Gasoline Beats Diesel for Cleaner Autos, Study Says
WASHINGTON, DC - Gasoline-powered vehicles and hybrid cars that run on both gasoline and electricity will be more cost-effective than diesel engines for the foreseeable future in cutting U.S. oil use and emissions pollution linked to global warming, according to a recent Reuters report.
The study, from the Union of Concerned Scientists (UCS), comes as automakers and their allies in Congress promote diesel engines, despite poor sales in the U.S. market, as a way to address concerns about oil dependence and global warming.

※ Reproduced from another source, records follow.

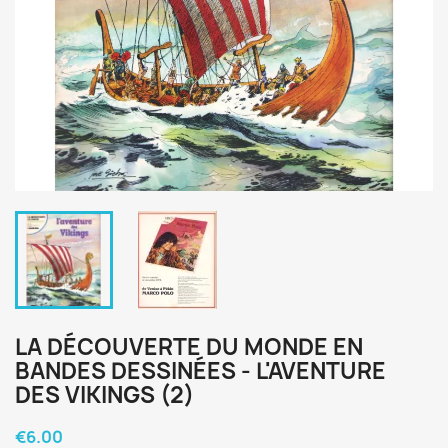
LA DÉCOUVERTE DU MONDE EN
BANDES DESSINÉES - L'AVENTURE
DES VIKINGS (2)
€6.00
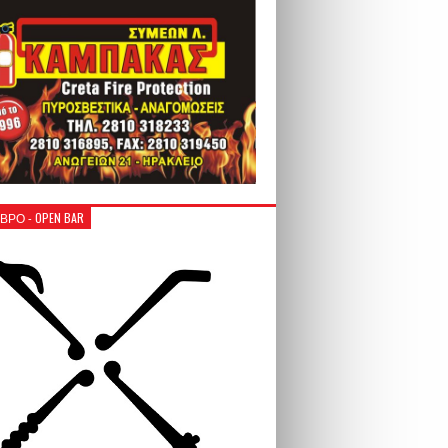
ΒΡΟ - OPEN BAR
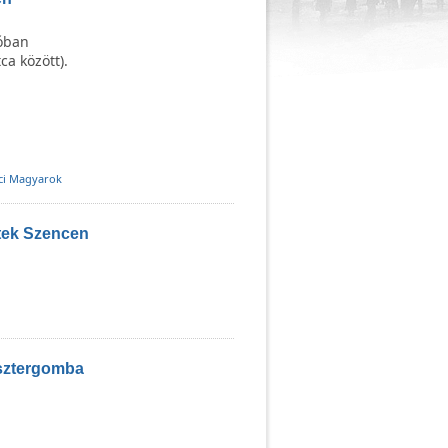
zóban
ca között).
ci Magyarok
tek Szencen
sztergomba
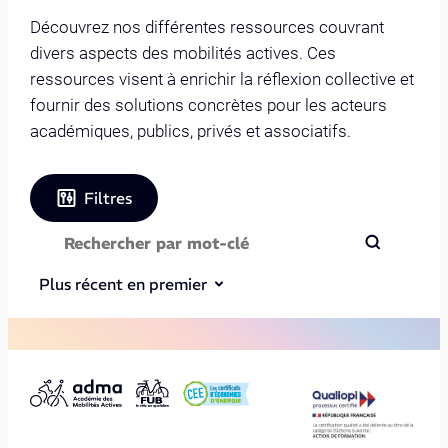
Découvrez nos différentes ressources couvrant
divers aspects des mobilités actives. Ces
ressources visent à enrichir la réflexion collective et
fournir des solutions concrètes pour les acteurs
académiques, publics, privés et associatifs.
Filtres
Plus récent en premier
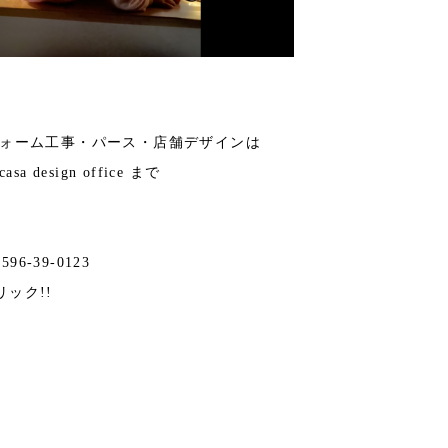
フォーム工事・パース・店舗デザインは
 design office まで
596-39-0123
リック!!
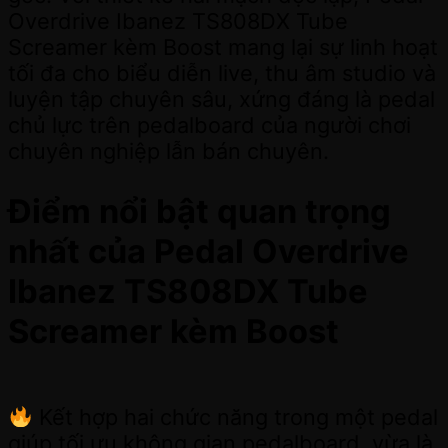
Overdrive Ibanez TS808DX Tube
Screamer kèm Boost mang lại sự linh hoạt
tối đa cho biểu diễn live, thu âm studio và
luyện tập chuyên sâu, xứng đáng là pedal
chủ lực trên pedalboard của người chơi
chuyên nghiệp lẫn bán chuyên.
Điểm nổi bật quan trọng
nhất của Pedal Overdrive
Ibanez TS808DX Tube
Screamer kèm Boost
Kết hợp hai chức năng trong một pedal
giúp tối ưu không gian pedalboard, vừa là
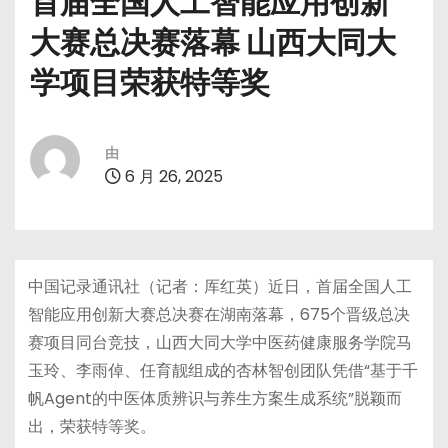
首届全国人工智能应用创新
大赛总决赛落幕 山西大同大
学项目荣获特等奖
由
6 月 26, 2025
中国记录通讯社（记者：厍红英）近日，首届全国人工
智能应用创新大赛总决赛在湖南落幕，675个晋级总决
赛项目同台竞技，山西大同大学中医药健康服务学院马
玉玲、李雨倬、任育靓组成的杏林智创团队凭借“基于千
帆Agent的中医体质辨识与养生方案生成系统”脱颖而
出，荣获特等奖。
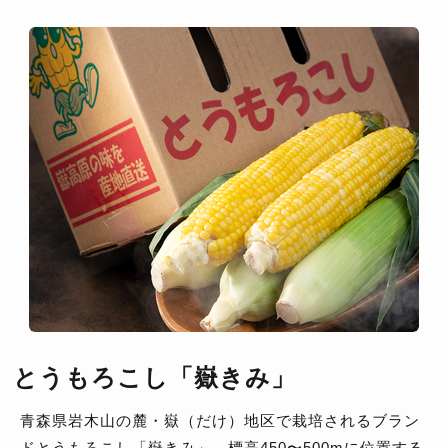
とうもろこし「嶽きみ」
青森県岩木山の麓・嶽（だけ）地区で栽培されるブラン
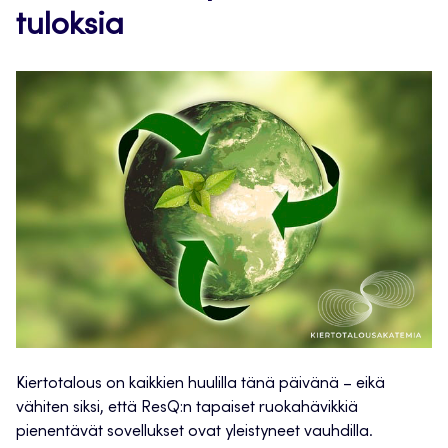
tuloksia
Kiertotalous on kaikkien huulilla tänä päivänä – eikä
vähiten siksi, että ResQ:n tapaiset ruokahävikkiä
pienentävät sovellukset ovat yleistyneet vauhdilla.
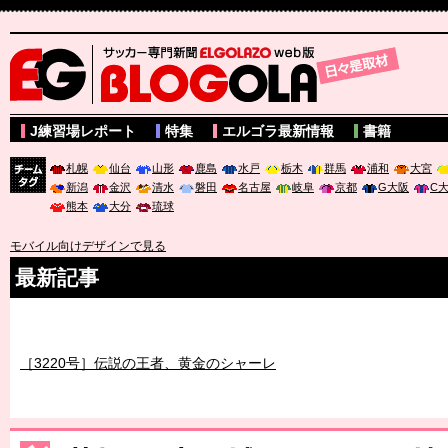
サッカー専門新聞ELGOLAZO web版 BLOGOLA
J練習場レポート
特集
エルゴラ最新情報
書籍
札幌
仙台
山形
鹿島
水戸
栃木
群馬
浦和
大宮
新潟
金沢
清水
磐田
名古屋
岐阜
京都
G大阪
C
チーム
熊本
大分
琉球
タグ
モバイル向けデザインで見る
最新記事
［3219号］特別な覇者へ 大逆転か連破か
［3220号］伝説の王者、黄金のシャーレ
［3230号］世界一への夢は終わらない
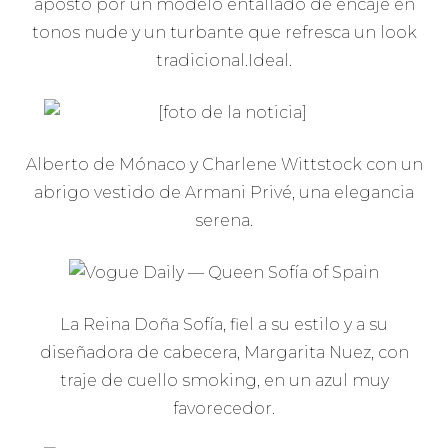
apostó por un modelo entallado de encaje en
tonos nude y un turbante que refresca un look
tradicional.Ideal.
Alberto de Mónaco y Charlene Wittstock con un
abrigo vestido de Armani Privé, una elegancia
serena.
La Reina Doña Sofía, fiel a su estilo y a su
diseñadora de cabecera, Margarita Nuez, con
traje de cuello smoking, en un azul muy
favorecedor.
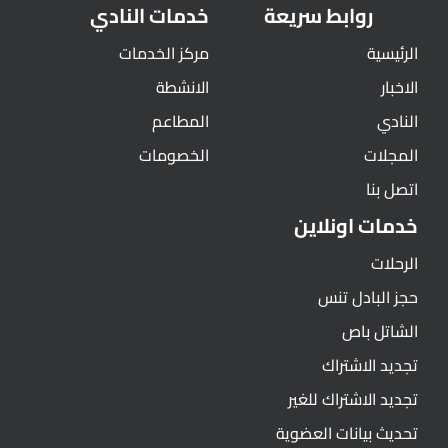
روابط سريعة
خدمات النادي
الرئيسية
مركز الخدمات
الاخبار
الانشطة
النادي
المطاعم
المجلات
الخصومات
اتصل بنا
خدمات اونلاين
الرحلات
حجز البادل تنس
الشاتل باص
تجديد الاشتراك
تجديد الاشتراك للغير
تحديث بيانات العضوية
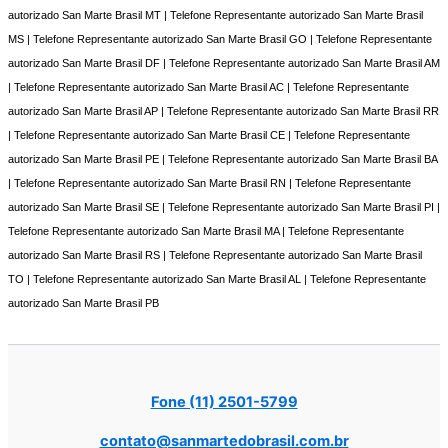
autorizado San Marte Brasil MT | Telefone Representante autorizado San Marte Brasil
MS | Telefone Representante autorizado San Marte Brasil GO | Telefone Representante
autorizado San Marte Brasil DF | Telefone Representante autorizado San Marte Brasil AM
| Telefone Representante autorizado San Marte Brasil AC | Telefone Representante
autorizado San Marte Brasil AP | Telefone Representante autorizado San Marte Brasil RR
| Telefone Representante autorizado San Marte Brasil CE | Telefone Representante
autorizado San Marte Brasil PE | Telefone Representante autorizado San Marte Brasil BA
| Telefone Representante autorizado San Marte Brasil RN | Telefone Representante
autorizado San Marte Brasil SE | Telefone Representante autorizado San Marte Brasil PI |
Telefone Representante autorizado San Marte Brasil MA | Telefone Representante
autorizado San Marte Brasil RS | Telefone Representante autorizado San Marte Brasil
TO | Telefone Representante autorizado San Marte Brasil AL | Telefone Representante
autorizado San Marte Brasil PB
Fone (11) 2501-5799
contato@sanmartedobrasil.com.br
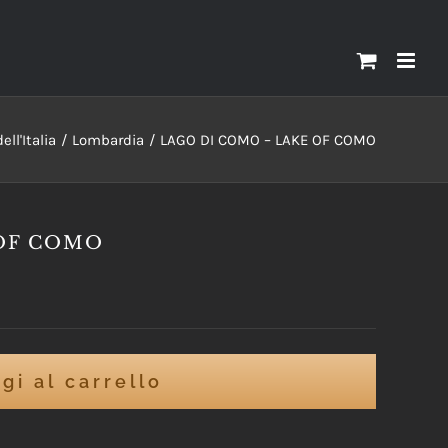
ll'Italia
Lombardia
LAGO DI COMO – LAKE OF COMO
 OF COMO
gi al carrello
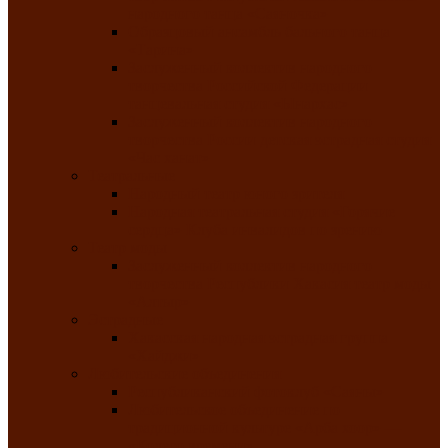
народного танца «Саяночка»
Образцовый ансамбль бального танца
«Тарина»
Заслуженный коллектив народного
творчества Российской Федерации
танцевальная студия «Ынархас»
Заслуженный коллектив народного
творчества России детская эстрадная студия
«Час ханат»
Театральные
Народный театр юного зрителя
Народная театральная студия «Горячие
сердца» Клуба инвалидов по зрению
Театр моды
Заслуженный коллектив народного
творчества Республики Хакасия театр моды
«Алтыр»
Эстрадные
Хакасская народная эстрадная группа
«Хайджи»
Любительские объединения
Республиканский фотоклуб «Саяны»
Любительское объединение по
традиционной культуре «Арба хоор» —
«Колесо времени»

"Proponents should not oversell diesel technology as a silver bullet," said David Friedman, research director for UCS's Clean Vehicles Program and a co-author of the new report. "While diesels may eventually shed their image as an industry black sheep, they still can't match the pollution performance of today's cleanest gasoline cars."
In its report, the group used detailed modeling to examine for the first time how diesel and gasoline vehicles competed among a variety of cars and trucks, applying improved engines and other conventional fuel-saving technologies that could be implemented today, as well as advanced and hybrid technologies that could be implemented within the next 10 to 15 years.
Improved diesel and gasoline vehicles could reduce oil use compared to today's vehicles by as much as 40 percent using conventional technology, and hybrid-electrics could cut oil use by as much as 50 percent, according to the report.
However, the sticker price of diesel-run vehicles for similar reductions would be higher than improved gasoline and hybrid gas-electric vehicles. In all cases, the report finds that improved gasoline vehicles save consumers more money because of their substantially lower initial price tag.